Blanka, zainspirowana zajęciami teatralnymi na Uniwersytecie Trzeciego Wieku, postanawia wciągnąć wnuczkę w intrygę, która ma na celu „rozpracowanie” jej życia emocjonalnego. Do realizacji tego celu angażuje prowadzącego warsztaty Brunona – przystojnego, pełnego charyzmy mężczyznę, którego przeszłość i relacja z Jagodą dodają fabule dodatkowego smaczku.
Jagoda staje przed szeregiem wyzwań – od mierzenia się z trudnymi wspomnieniami i relacjami rodzinnymi po starcia z własnymi obawami i wątpliwościami. Jej interakcje z Brunem są pełne napięcia, humoru i odrobinę nostalgii, a rozwijająca się między nimi relacja zyskuje wyjątkowy urok dzięki świątecznej atmosferze i licznym zwrotom akcji.
Historia Luszyńskiej jest pełna ciepła, humoru i realizmu. Jagoda to bohaterka, z którą łatwo się utożsamić – nieidealna, nieco zagubiona, ale pełna czułości i determinacji, by stawić czoła życiowym wyzwaniom.
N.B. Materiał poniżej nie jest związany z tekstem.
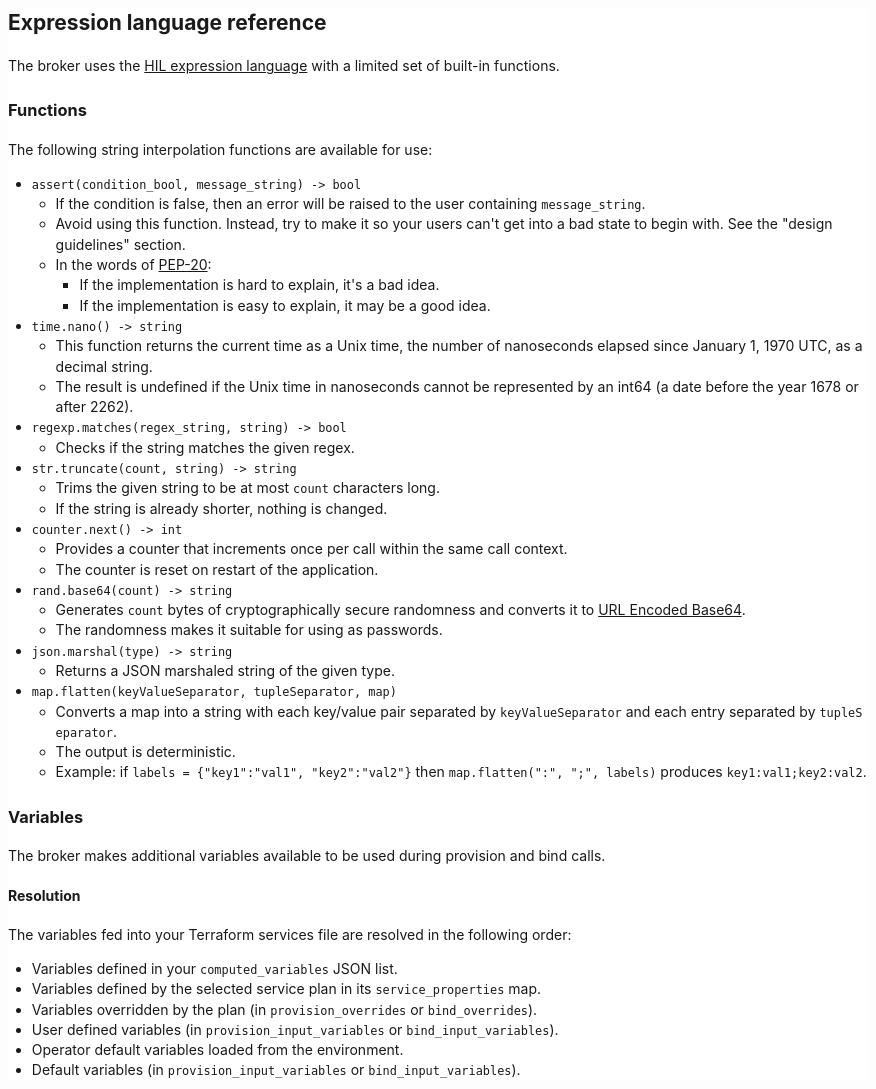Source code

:## Expression language reference

The broker uses the [HIL expression language](https://github.com/hashicorp/hil) with a limited set of built-in functions.

### Functions

The following string interpolation functions are available for use:

* `assert(condition_bool, message_string) -> bool`
  * If the condition is false, then an error will be raised to the user containing `message_string`.
  * Avoid using this function. Instead, try to make it so your users can't get into a bad state to begin with. See the "design guidelines" section.  
  * In the words of [PEP-20](https://www.python.org/dev/peps/pep-0020/):
    * If the implementation is hard to explain, it's a bad idea.
    * If the implementation is easy to explain, it may be a good idea.
* `time.nano() -> string`
  * This function returns the current time as a Unix time, the number of nanoseconds elapsed since January 1, 1970 UTC, as a decimal string.
  * The result is undefined if the Unix time in nanoseconds cannot be represented by an int64 (a date before the year 1678 or after 2262).
* `regexp.matches(regex_string, string) -> bool`
  * Checks if the string matches the given regex.
* `str.truncate(count, string) -> string`
  * Trims the given string to be at most `count` characters long.
  * If the string is already shorter, nothing is changed.
* `counter.next() -> int`
  * Provides a counter that increments once per call within the same call context.
  * The counter is reset on restart of the application.
* `rand.base64(count) -> string`
  * Generates `count` bytes of cryptographically secure randomness and converts it to [URL Encoded Base64](https://tools.ietf.org/html/rfc4648).
  * The randomness makes it suitable for using as passwords.
* `json.marshal(type) -> string`
  * Returns a JSON marshaled string of the given type.
* `map.flatten(keyValueSeparator, tupleSeparator, map)`
  * Converts a map into a string with each key/value pair separated by `keyValueSeparator` and each entry separated by `tupleSeparator`.
  * The output is deterministic.
  * Example: if `labels = {"key1":"val1", "key2":"val2"}` then `map.flatten(":", ";", labels)` produces `key1:val1;key2:val2`.

### Variables

The broker makes additional variables available to be used during provision and bind calls.

#### Resolution

The variables fed into your Terraform services file are resolved in the following order:

* Variables defined in your `computed_variables` JSON list.
* Variables defined by the selected service plan in its `service_properties` map.
* Variables overridden by the plan (in `provision_overrides` or `bind_overrides`).
* User defined variables (in `provision_input_variables` or `bind_input_variables`).
* Operator default variables loaded from the environment.
* Default variables (in `provision_input_variables` or `bind_input_variables`).
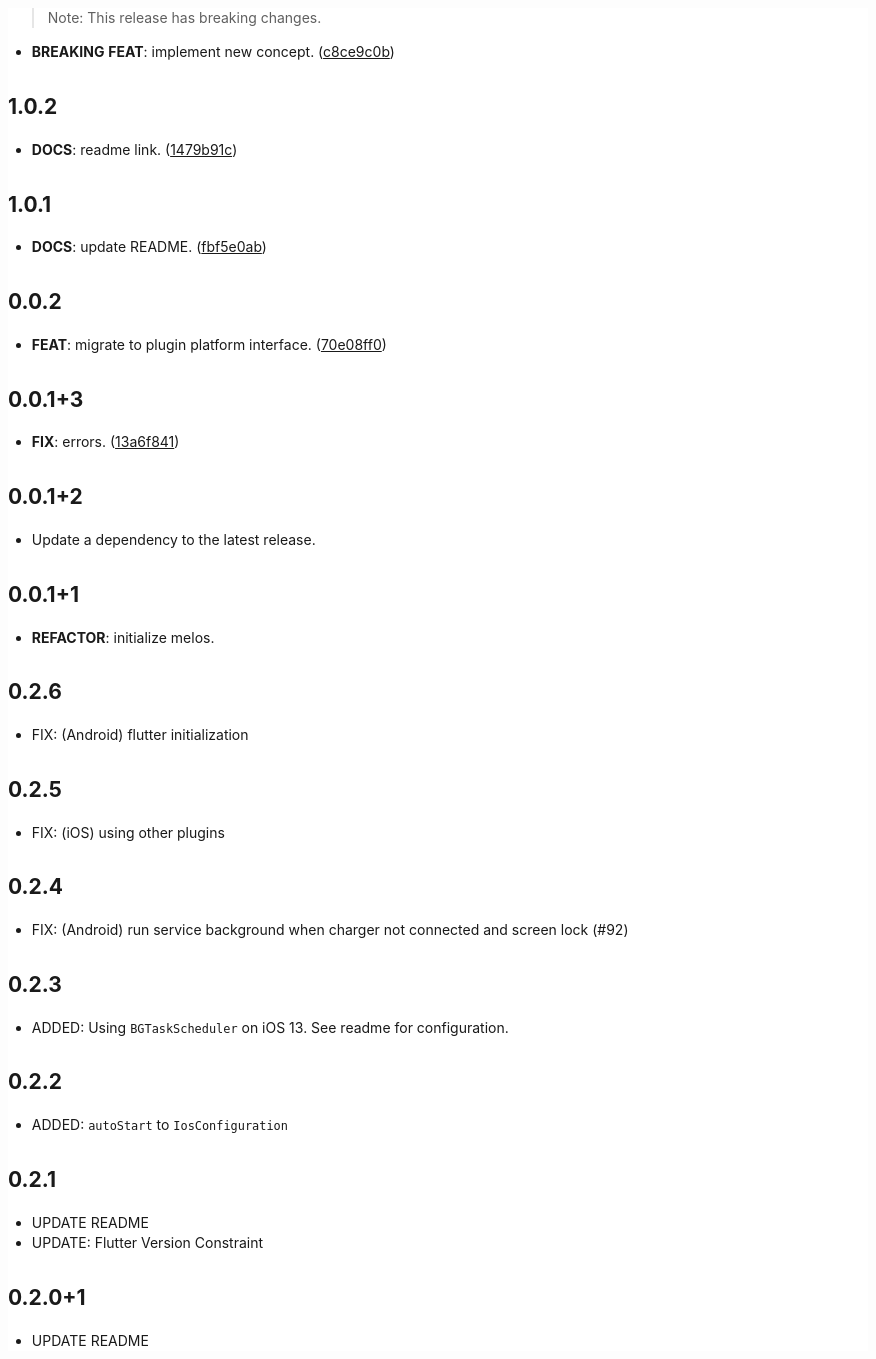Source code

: > Note: This release has breaking changes.

 - **BREAKING** **FEAT**: implement new concept. ([c8ce9c0b](https://github.com/ekasetiawans/flutter_background_service/commit/c8ce9c0bab82137dea031af124b84510286661f7))

## 1.0.2

 - **DOCS**: readme link. ([1479b91c](https://github.com/ekasetiawans/flutter_background_service/commit/1479b91cd80d637335de1314a528bcf51ebb7c0f))

## 1.0.1

 - **DOCS**: update README. ([fbf5e0ab](https://github.com/ekasetiawans/flutter_background_service/commit/fbf5e0abeeb9296ba32361b8af0a298ee9e71527))

## 0.0.2

 - **FEAT**: migrate to plugin platform interface. ([70e08ff0](https://github.com/ekasetiawans/flutter_background_service/commit/70e08ff03232c31946cc8eb7896f69c830f23322))

## 0.0.1+3

 - **FIX**: errors. ([13a6f841](https://github.com/ekasetiawans/flutter_background_service/commit/13a6f841f5d677ceb0010e8ba1bf9d7af53adbcf))

## 0.0.1+2

 - Update a dependency to the latest release.

## 0.0.1+1

 - **REFACTOR**: initialize melos.

## 0.2.6
* FIX: (Android) flutter initialization
## 0.2.5
* FIX: (iOS) using other plugins
## 0.2.4
* FIX: (Android) run service background when charger not connected and screen lock (#92)
## 0.2.3
* ADDED: Using `BGTaskScheduler` on iOS 13. See readme for configuration.
## 0.2.2
* ADDED: `autoStart` to `IosConfiguration` 
## 0.2.1
* UPDATE README
* UPDATE: Flutter Version Constraint
## 0.2.0+1
* UPDATE README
Jej relacja z córką Żenią to wzruszający obraz matczynej miłości, a dynamiczne, czasem absurdalne interakcje z Blanką dodają historii niepowtarzalnego kolorytu.
Nie można też zapomnieć o atmosferze świąt – pachnącej piernikami, rozbrzmiewającej śmiechem i pełnej rodzinnych wzruszeń. W tle, między kolejnymi wyzwaniami, bohaterowie odnajdują to, co w świętach najważniejsze – bliskość, pojednanie i odrobinę magii.
„Kocham chłopaka mojej babci” to książka, która bawi, wzrusza i na długo zapada w pamięć. To idealna lektura na zimowe wieczory – pełna ciepła, humoru i refleksji o tym, co w życiu naprawdę się liczy. Jeśli szukasz książki, która rozgrzeje twoje serce i wywoła uśmiech na twarzy, ta historia będzie strzałem w dziesiątkę.